Rigatoni alla Carbonara di Guanciale

Rigatoni alla Carbonara di Guanciale is a celebrated dish hailing from the heart of Italy, specifically the Lazio region, where it's cherished as a true staple of Roman cuisine. This dish showcases the rich flavors of guanciale, an Italian cured meat made from pork cheek or jowl, and is elevated by the creaminess of egg yolks and the sharpness of Pecorino Romano cheese. The combination of these ingredients creates a luscious sauce that clings beautifully to the rigatoni, making each bite a divine experience. Traditionally known as 'Pasta alla Carbonara', this dish holds significant cultural importance in Italian gastronomy, symbolizing the rustic yet sophisticated nature of Italian cooking. It is often enjoyed as a comforting meal among family and friends, celebrating the essence of Italian culinary traditions.

Time to complete

Prep

15min

Cook

30min

Wait

0 minutes

Total

45min

Ingredients (Makes 4 portions)

Pasta and Protein

  • 300 g (10.58 oz) Rigatoni Pasta
  • 1 thick Pork Italian sausage
  • 150 g (5.29 oz) Guanciale

Vegetables

  • ½ Onion, finely chopped

Tomato Base

  • 800 g (28.2 oz) Peeled tomatoes (2 x 400 g cans)

Dairy

  • Pecorino Romano cheese, to taste

Oils and Seasoning

  • 3 tbsp Extra virgin olive oil

Fresh Herbs

  • Fresh basil, to taste

Spices

  • Salt and pepper, to taste

Eggs

  • 3 free-range/organic eggs
Nutrition Information (per 100g)
  • Calories: 350
  • Fat: 17
  • Protein: 14
  • Carbohydrates: 36
  • Fiber: 2
Directions

Prepare the Tomato Base

  • 1. In a bowl, pour the canned tomatoes and gently crush them with a fork to break them down.

Prepare the Guanciale and Sausage

  • 2. Remove the skin from the guanciale, keeping the fat, and cut it into thin strips, then into bite-sized pieces.

Sauté Aromatics

  • 3. In a frying pan, heat 3 tablespoons of extra virgin olive oil over medium heat and add the finely chopped onion. Sauté for about 7 minutes, until it turns golden brown.

Cook the Meats

  • 4. Add the guanciale to the pan and cook until crispy, then incorporate the Italian sausage, breaking it into smaller pieces and stirring continuously until browned.

Combine Ingredients

  • 5. Once the sausage has turned greyish brown, add the crushed tomatoes.
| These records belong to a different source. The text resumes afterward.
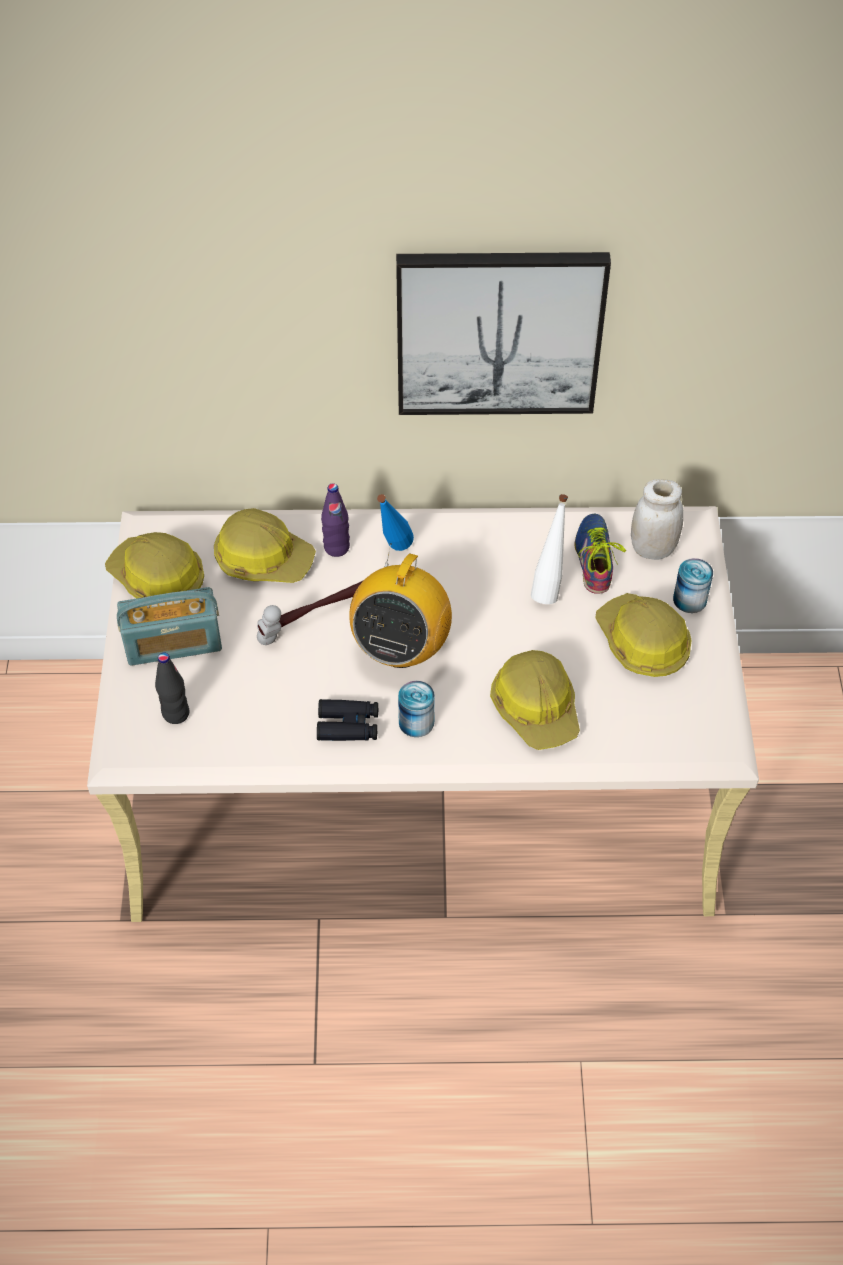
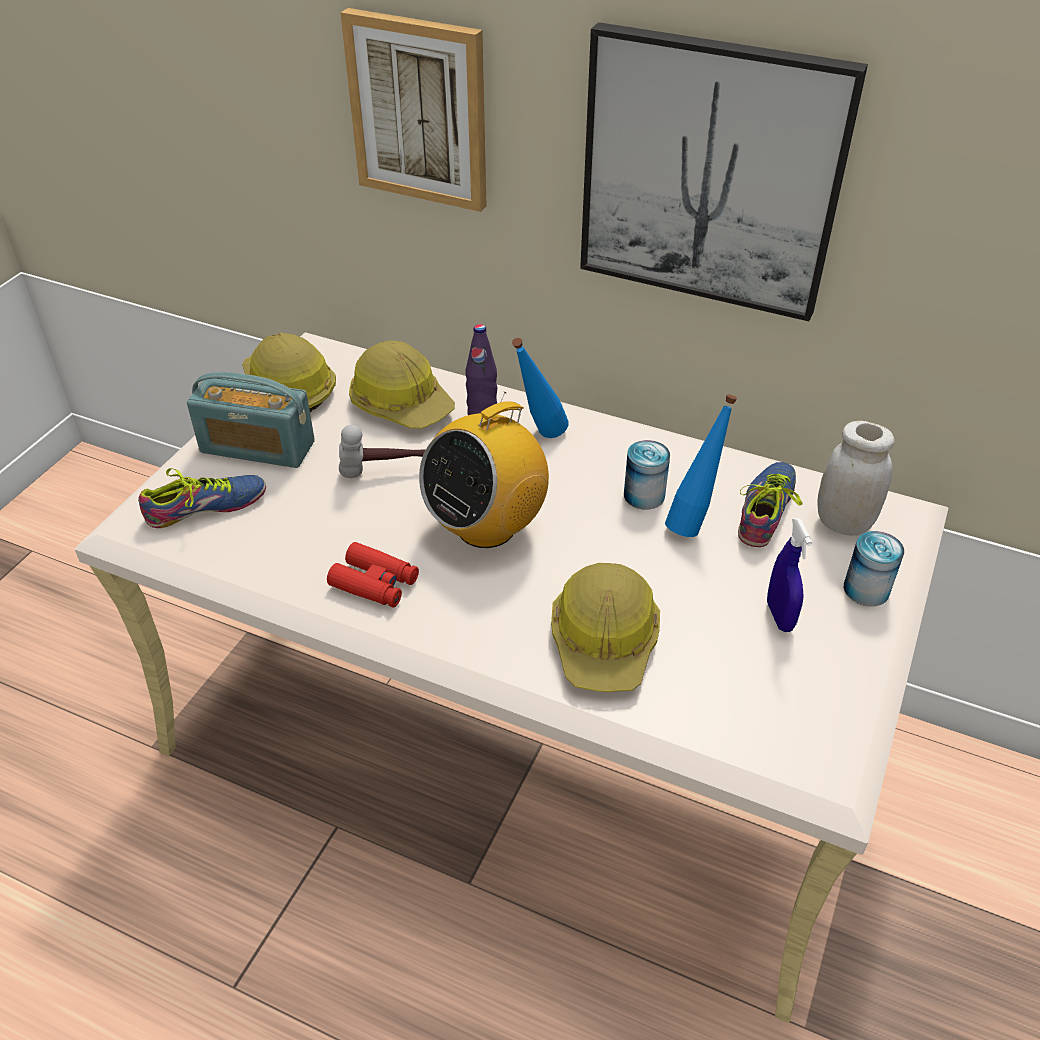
camera: 25 degrees right, 10 degrees down
(176, 713) = (208, 509): black bottle -> shoe
(236, 329) = (419, 110): none -> picture
(348, 725) = (375, 583): black binoculars -> red binoculars
(416, 722) = (453, 607): can -> can (644, 495)
(548, 587) = (693, 522): white bottle -> blue bottle
(642, 643) = (779, 616): hard hat -> blue spray bottle

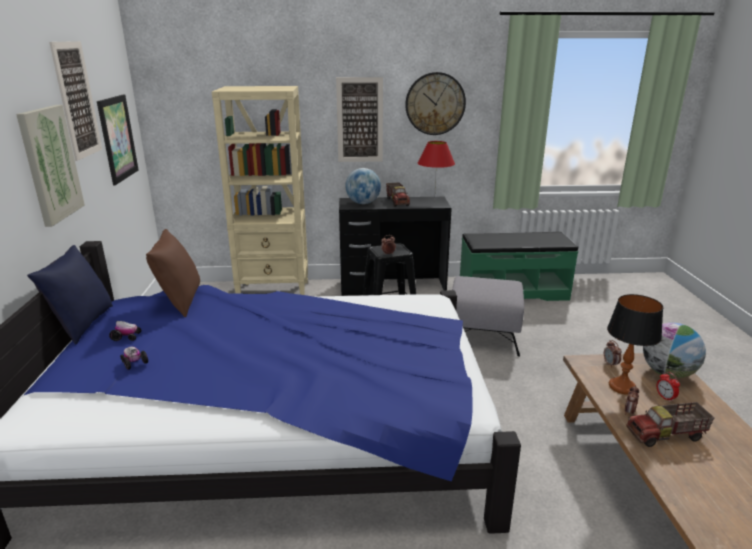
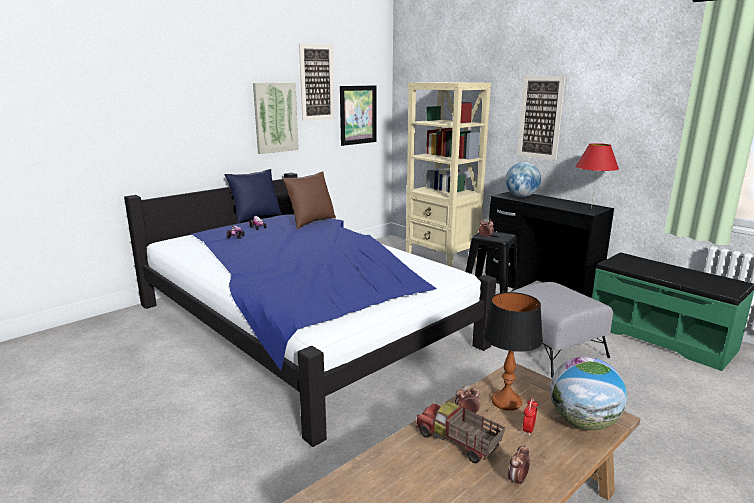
camera: 50 degrees right, 5 degrees down
(397, 202) = (554, 202): toy truck -> none
(435, 104) = (615, 105): wall clock -> none
(610, 364) = (538, 386): alarm clock -> alarm clock (517, 481)

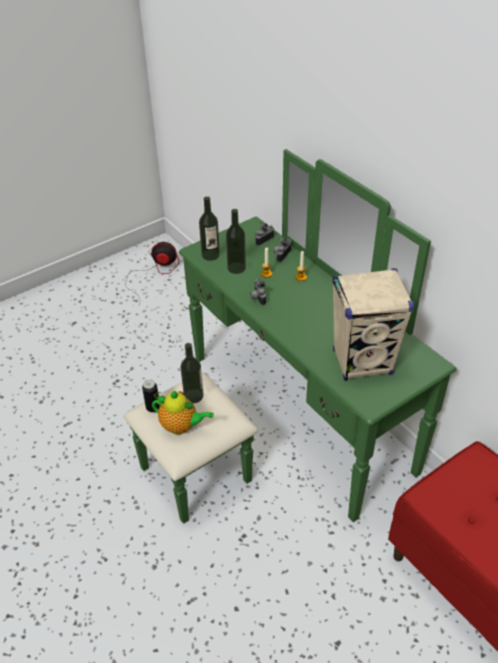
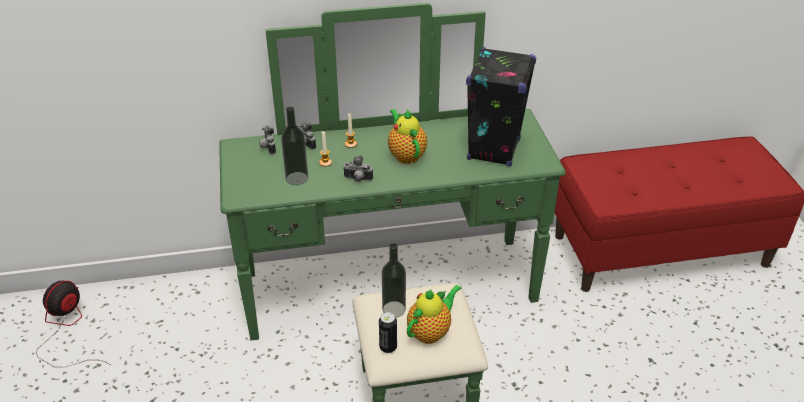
camera: 65 degrees left, 5 degrees down
(210, 255) = (257, 189): bottle -> none
(310, 312) = (406, 155): none -> teapot
(362, 362) = (494, 150): beige speaker -> black speaker

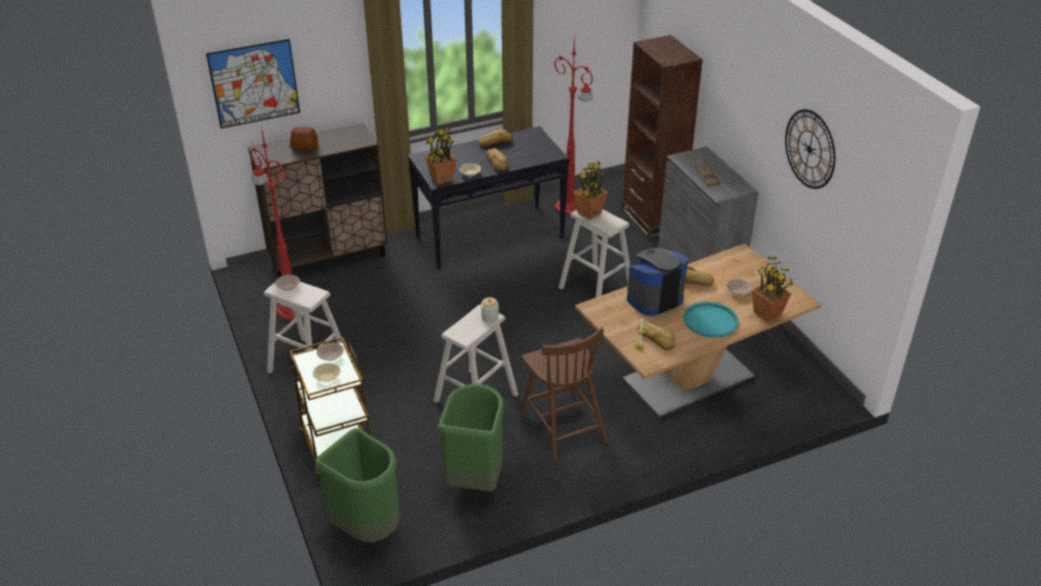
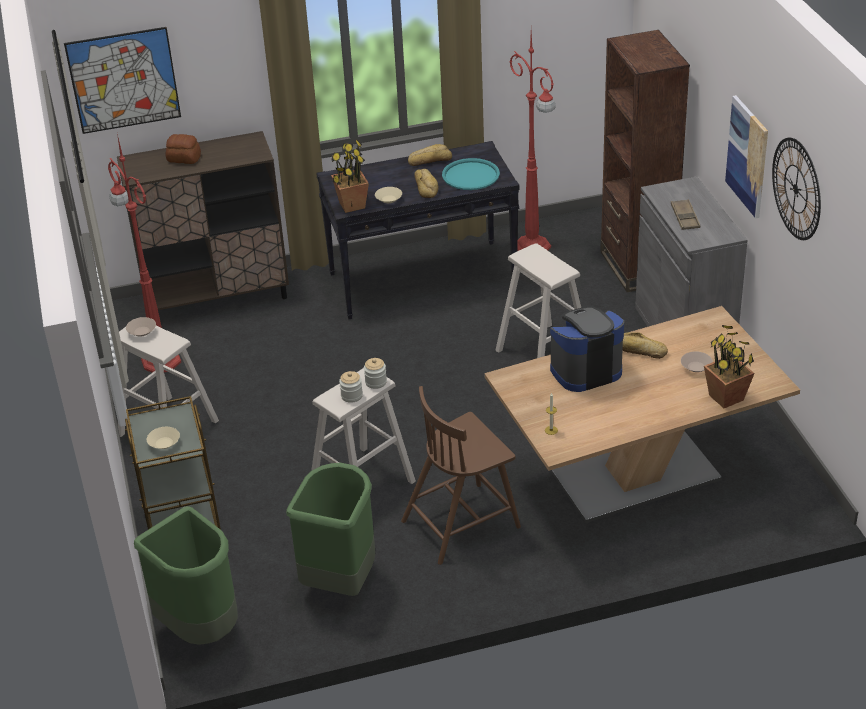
camera: 10 degrees right, 0 degrees up
(331, 356) = (174, 419): beige bowl -> none
(473, 329) = (351, 396): none -> jar
(562, 425) = (462, 522): brown chair -> brown chair turned 75 degrees clockwise
(589, 213) = (531, 257): potted plant -> none
(656, 338) = (575, 420): bread -> none
(710, 320) = (650, 402): turquoise tray -> turquoise tray (470, 175)
(759, 127) = (747, 156): none -> picture

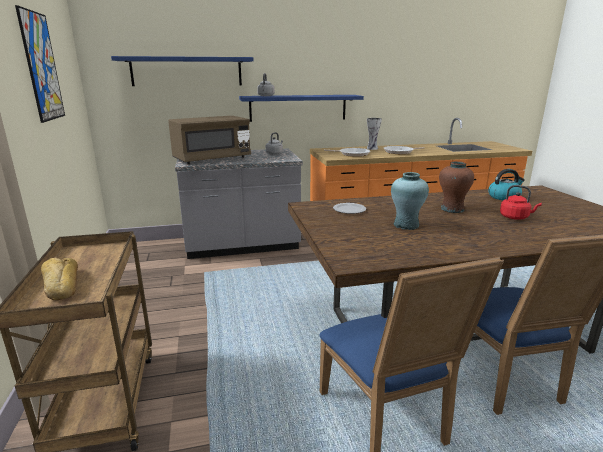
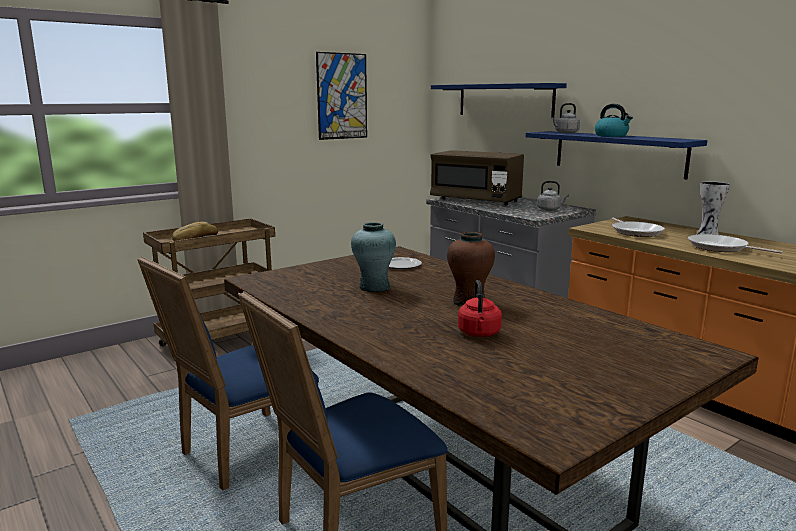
camera: 65 degrees right, 5 degrees down
(504, 197) = (591, 327): kettle -> kettle (611, 136)

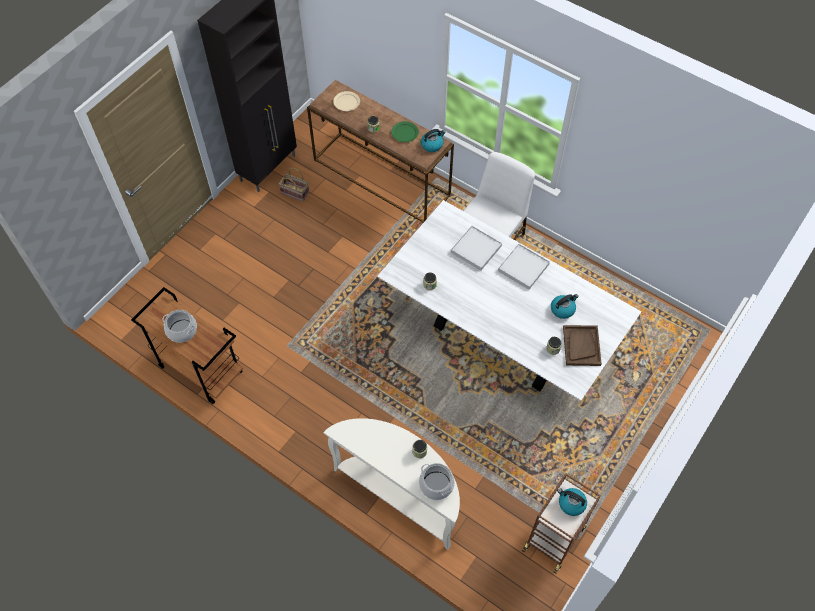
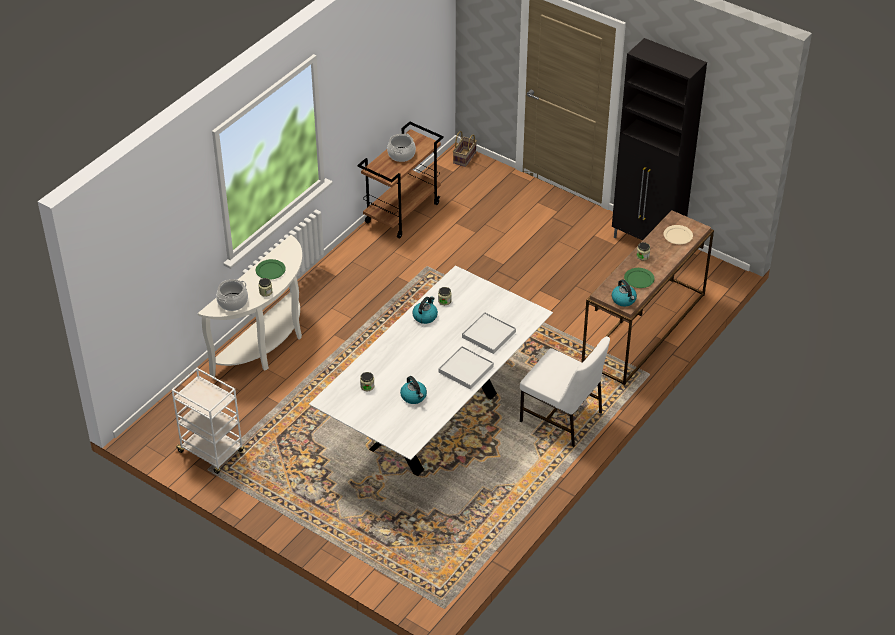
camera: 90 degrees right, 15 degrees down
(295, 192) = (616, 264): basket -> basket (464, 158)
(384, 448) = (270, 271): none -> green plate
(554, 537) = (212, 452): brown cart -> white cart
(571, 503) = (209, 399): kettle -> kettle (425, 316)
(581, 346) = (369, 408): brown tray -> none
Season with salt and allow it to simmer on medium-low heat for 30 minutes, stirring occasionally.

Cook the Pasta

  • 6. In a large pot, bring salted water to a boil and cook the rigatoni according to package instructions, but for about 13 minutes until al dente. Reserve a mug of pasta water before draining.

Prepare the Sauce

  • 7. In a bowl, whisk together the egg yolks and Pecorino Romano until thick. Gradually mix in some reserved pasta water to create a creamy sauce.

Toss and Serve

  • 8. Add the hot rigatoni and fresh basil to the sauce, tossing until the pasta is coated and takes on a pink hue. Serve generously topped with more Pecorino and a sprinkle of black pepper.
Cookix's Secrets

Cheese Variation

  • Try using a mix of Pecorino Romano and Parmigiano-Reggiano for a nuanced flavor.

Creamy Twist

  • Incorporate a splash of cream for an extra creamy sauce.

Ingredient Quality

  • Use high-quality guanciale for the best flavor.

Pasta Cooking

  • Ensure the pasta is al dente for the perfect texture.

Spicy Kick

  • Add red pepper flakes for a spicy version of the dish.

Vegetarian Alternative

  • Replace guanciale with smoked tempeh or mushrooms for a vegetarian option.